Article VII of our current Constitution reads:

The Ratification of the Conventions of nine States, shall be sufficient for the Establishment of this Constitution between the States so ratifying the Same.

That’s quite a bit different. With the approval of that new provision, the unanimity rule and the constitution were replaced.

Of course, the COS organizers claim that the convention they support would not create a new constitution.

That’s not the point. The point is that the COS could create a new constitution, just as the constitutional convention in Philadelphia did in 1787.

Ask your favorite COS supporter this question with regard to rules: Was the Convention of 1787 called to consider a new constitution? No, it was called “to devise such further provisions as shall appear to them necessary to render the constitution of the Federal Government adequate to the exigencies of the Union.”
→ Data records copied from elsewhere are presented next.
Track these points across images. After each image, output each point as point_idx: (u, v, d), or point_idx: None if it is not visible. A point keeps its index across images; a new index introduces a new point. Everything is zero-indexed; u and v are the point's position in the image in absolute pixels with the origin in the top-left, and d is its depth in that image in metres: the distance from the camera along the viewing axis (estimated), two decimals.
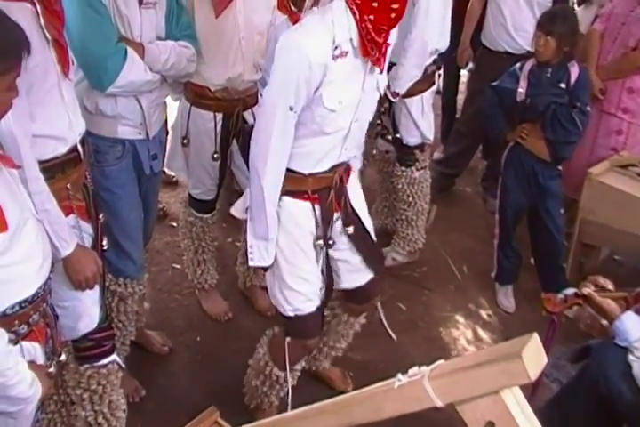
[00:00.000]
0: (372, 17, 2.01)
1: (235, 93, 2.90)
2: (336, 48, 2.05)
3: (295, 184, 2.28)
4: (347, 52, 2.07)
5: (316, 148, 2.23)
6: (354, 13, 2.03)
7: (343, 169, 2.39)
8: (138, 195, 2.62)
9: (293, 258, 2.34)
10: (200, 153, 3.01)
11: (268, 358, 2.57)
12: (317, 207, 2.34)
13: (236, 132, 2.99)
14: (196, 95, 2.90)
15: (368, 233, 2.53)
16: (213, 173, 3.07)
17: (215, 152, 2.98)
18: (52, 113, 1.98)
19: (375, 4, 2.00)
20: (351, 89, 2.16)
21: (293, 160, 2.22)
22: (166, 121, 2.76)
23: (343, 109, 2.15)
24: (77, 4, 2.21)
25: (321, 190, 2.33)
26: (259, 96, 3.02)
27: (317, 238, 2.36)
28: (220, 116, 2.93)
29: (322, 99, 2.09)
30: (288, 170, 2.23)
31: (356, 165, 2.56)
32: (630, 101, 3.77)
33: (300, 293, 2.36)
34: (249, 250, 2.32)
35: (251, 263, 2.34)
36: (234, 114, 2.94)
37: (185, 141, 2.99)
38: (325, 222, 2.37)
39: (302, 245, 2.35)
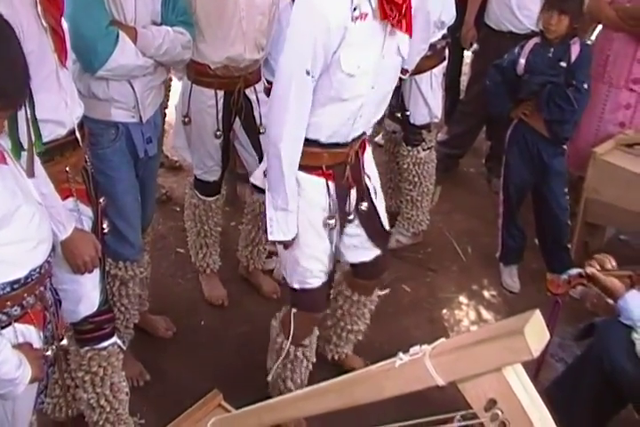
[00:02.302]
0: None
1: (235, 71, 2.87)
2: (355, 9, 1.98)
3: (310, 159, 2.24)
4: (366, 14, 2.01)
5: (332, 115, 2.18)
6: None
7: (358, 144, 2.35)
8: (134, 178, 2.59)
9: (305, 235, 2.32)
10: (201, 131, 2.99)
11: (279, 331, 2.58)
12: (331, 184, 2.31)
13: (238, 110, 2.97)
14: (197, 73, 2.89)
15: (377, 212, 2.52)
16: (215, 151, 3.05)
17: (217, 130, 2.96)
18: (49, 98, 1.97)
19: None
20: (370, 53, 2.10)
21: (310, 129, 2.18)
22: (162, 104, 2.72)
23: (361, 75, 2.09)
24: None
25: (336, 166, 2.30)
26: (262, 75, 3.00)
27: (330, 217, 2.34)
28: (221, 93, 2.91)
29: (340, 63, 2.04)
30: (304, 140, 2.19)
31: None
32: None
33: (309, 270, 2.37)
34: (268, 223, 2.27)
35: (270, 237, 2.30)
36: (235, 91, 2.92)
37: (186, 120, 2.98)
38: (341, 199, 2.35)
39: (314, 223, 2.33)
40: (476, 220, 4.22)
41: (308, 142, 2.21)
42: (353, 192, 2.39)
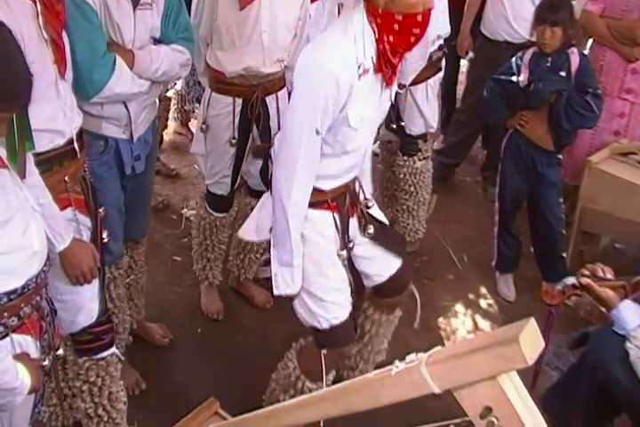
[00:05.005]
0: (391, 38, 2.00)
1: (253, 79, 2.86)
2: (359, 66, 2.02)
3: (316, 197, 2.24)
4: (368, 70, 2.05)
5: (337, 166, 2.21)
6: (374, 31, 2.01)
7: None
8: (119, 190, 2.56)
9: (324, 269, 2.31)
10: (217, 139, 2.97)
11: (299, 373, 2.49)
12: (336, 215, 2.32)
13: (256, 118, 2.95)
14: (215, 80, 2.90)
15: (383, 225, 2.52)
16: (228, 160, 3.01)
17: (233, 137, 2.94)
18: (48, 109, 1.98)
19: (397, 27, 1.97)
20: (370, 105, 2.13)
21: (316, 180, 2.19)
22: (154, 120, 2.68)
23: (363, 126, 2.12)
24: (69, 11, 2.13)
25: (338, 197, 2.32)
26: (287, 82, 2.98)
27: (342, 248, 2.35)
28: (239, 101, 2.89)
29: (347, 118, 2.06)
30: None
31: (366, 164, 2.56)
32: (634, 82, 3.75)
33: (333, 302, 2.33)
34: (273, 278, 2.27)
35: (276, 292, 2.28)
36: (252, 99, 2.90)
37: (204, 127, 2.98)
38: (344, 228, 2.36)
39: (329, 255, 2.32)
40: (471, 228, 4.23)
41: (315, 188, 2.22)
42: (353, 220, 2.40)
In other words, before the Convention began, the body that called for it to take place — Congress — set a very important rule: Delegates were only allowed to propose amendments to the Articles of Confederation that would help the country get out of the financial mess it was in in 1787. In fact, this rule was so important and intended to be so restraining that the congressional resolution authorizing the Convention in Philadelphia described the proposing of amendments to the Articles of Confederation the “sole and express” authority possessed by the delegates gathered there.
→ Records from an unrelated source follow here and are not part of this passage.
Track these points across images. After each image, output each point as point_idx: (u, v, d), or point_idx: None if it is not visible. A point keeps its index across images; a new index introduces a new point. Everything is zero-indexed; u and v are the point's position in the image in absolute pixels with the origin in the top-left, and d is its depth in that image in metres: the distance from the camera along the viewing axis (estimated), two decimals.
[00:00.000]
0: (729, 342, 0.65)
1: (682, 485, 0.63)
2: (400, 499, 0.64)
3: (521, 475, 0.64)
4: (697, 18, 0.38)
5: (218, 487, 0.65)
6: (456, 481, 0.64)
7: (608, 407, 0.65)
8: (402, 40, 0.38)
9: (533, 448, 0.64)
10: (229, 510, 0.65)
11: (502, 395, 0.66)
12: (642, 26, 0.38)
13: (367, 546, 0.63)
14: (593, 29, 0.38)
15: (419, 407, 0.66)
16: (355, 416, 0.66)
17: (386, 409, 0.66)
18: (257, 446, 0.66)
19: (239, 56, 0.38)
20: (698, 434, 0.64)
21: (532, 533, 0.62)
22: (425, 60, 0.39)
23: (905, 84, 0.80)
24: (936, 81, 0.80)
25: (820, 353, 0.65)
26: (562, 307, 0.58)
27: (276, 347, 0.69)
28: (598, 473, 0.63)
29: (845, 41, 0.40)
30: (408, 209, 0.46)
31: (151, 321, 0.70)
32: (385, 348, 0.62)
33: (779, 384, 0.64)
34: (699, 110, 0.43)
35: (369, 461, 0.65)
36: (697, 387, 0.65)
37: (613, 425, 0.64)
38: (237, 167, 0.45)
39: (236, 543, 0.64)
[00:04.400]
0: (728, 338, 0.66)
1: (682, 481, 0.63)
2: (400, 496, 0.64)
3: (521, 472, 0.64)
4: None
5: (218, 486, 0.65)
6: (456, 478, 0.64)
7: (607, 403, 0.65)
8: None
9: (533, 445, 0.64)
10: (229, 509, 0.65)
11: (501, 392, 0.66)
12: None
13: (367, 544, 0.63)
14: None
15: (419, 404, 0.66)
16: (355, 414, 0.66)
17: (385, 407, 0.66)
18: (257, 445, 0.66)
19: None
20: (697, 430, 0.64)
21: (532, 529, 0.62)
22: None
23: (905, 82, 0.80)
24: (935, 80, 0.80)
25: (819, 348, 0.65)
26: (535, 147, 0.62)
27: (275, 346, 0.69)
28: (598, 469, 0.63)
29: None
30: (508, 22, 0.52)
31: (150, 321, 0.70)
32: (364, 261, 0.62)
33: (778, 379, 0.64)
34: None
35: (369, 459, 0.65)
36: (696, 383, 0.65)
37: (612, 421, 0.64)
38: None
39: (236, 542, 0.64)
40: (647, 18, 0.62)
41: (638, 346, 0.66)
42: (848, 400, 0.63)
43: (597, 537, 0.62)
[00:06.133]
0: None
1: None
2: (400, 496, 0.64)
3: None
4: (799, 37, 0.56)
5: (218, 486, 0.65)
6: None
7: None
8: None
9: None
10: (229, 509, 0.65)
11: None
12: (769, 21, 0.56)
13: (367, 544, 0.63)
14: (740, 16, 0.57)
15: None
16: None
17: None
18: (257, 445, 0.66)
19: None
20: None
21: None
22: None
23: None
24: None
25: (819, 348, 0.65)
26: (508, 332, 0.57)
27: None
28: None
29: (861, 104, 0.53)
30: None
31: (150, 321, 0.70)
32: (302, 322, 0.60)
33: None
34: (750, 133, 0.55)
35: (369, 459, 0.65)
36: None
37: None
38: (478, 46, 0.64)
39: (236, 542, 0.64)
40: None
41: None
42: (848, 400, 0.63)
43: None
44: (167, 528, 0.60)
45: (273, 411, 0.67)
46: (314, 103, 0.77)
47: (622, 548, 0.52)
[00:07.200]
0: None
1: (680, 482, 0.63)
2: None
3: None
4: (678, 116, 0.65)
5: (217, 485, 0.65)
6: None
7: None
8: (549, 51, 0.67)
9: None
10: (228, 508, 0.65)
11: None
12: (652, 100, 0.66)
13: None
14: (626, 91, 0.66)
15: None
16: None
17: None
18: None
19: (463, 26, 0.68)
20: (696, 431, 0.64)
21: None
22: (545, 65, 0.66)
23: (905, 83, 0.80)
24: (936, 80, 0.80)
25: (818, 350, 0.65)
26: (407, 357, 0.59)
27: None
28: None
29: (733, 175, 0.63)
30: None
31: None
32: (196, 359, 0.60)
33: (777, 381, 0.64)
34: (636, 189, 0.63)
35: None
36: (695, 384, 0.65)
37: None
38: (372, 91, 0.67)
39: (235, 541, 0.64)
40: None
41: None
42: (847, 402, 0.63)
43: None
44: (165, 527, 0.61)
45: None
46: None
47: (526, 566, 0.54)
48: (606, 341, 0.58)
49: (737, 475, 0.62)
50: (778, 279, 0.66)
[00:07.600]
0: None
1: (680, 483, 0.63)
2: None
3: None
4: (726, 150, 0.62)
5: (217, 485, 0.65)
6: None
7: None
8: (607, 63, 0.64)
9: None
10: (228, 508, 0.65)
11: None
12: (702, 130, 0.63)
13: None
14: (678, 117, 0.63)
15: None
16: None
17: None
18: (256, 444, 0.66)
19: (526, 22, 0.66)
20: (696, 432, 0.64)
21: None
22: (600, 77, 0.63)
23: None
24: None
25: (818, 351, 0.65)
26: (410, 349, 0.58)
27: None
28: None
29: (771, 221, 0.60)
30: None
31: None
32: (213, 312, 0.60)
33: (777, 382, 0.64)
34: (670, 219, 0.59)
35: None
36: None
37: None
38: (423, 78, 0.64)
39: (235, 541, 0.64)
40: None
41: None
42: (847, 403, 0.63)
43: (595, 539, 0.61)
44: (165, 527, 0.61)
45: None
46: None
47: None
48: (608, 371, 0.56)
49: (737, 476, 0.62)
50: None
Lastly, a final point about Article XIII of the Articles of Confederation and why it is so important to remember today.

In its FAQ, the COS claims: “It [the Convention of the States] cannot throw out the Constitution because its authority is derived from the Constitution.”

Two questions about the history of the drafting and ratification of the Constitution of 1787 will immediately reveal the ridiculousness of the claim that their convention couldn’t possibly “throw out the Constitution because its authority is derived from the Constitution.”

First, was the authority of the Constitutional Convention of 1787 derived from the constitution in effect when that convention was held in Philadelphia? Yes. 

The Continental Congress’ report calling for the Philadelphia Convention specifically references the “provision in the Articles of Confederation & perpetual Union for making alterations therein.”

Second question: Did the convention in Philadelphia in 1787 “throw out the Constitution” in effect at that time and replace it with a new one, radically different from the one already in legal effect? Yes. 

The differences between the Articles of Confederation and the Constitution of 1787 are significant. Not the least of which was the method established for adopting those changes and endowing them with the force of law. What once required a unanimous vote, now required the approval of only 3/4 of the states.

So, yes, there would be rules at a new Convention of States. But to suggest that those rules wouldn’t be broken — which is functionally the same as having no rules — is the real myth.

Americans with a better grasp of history than the scholars at the Convention of the States organization should act now in their respective states to prevent this convention from happening and to prevent history from repeating itself.

That is, unless you trust, as apparently COS does, that a group of lawyers and politicians won’t change or break the rules.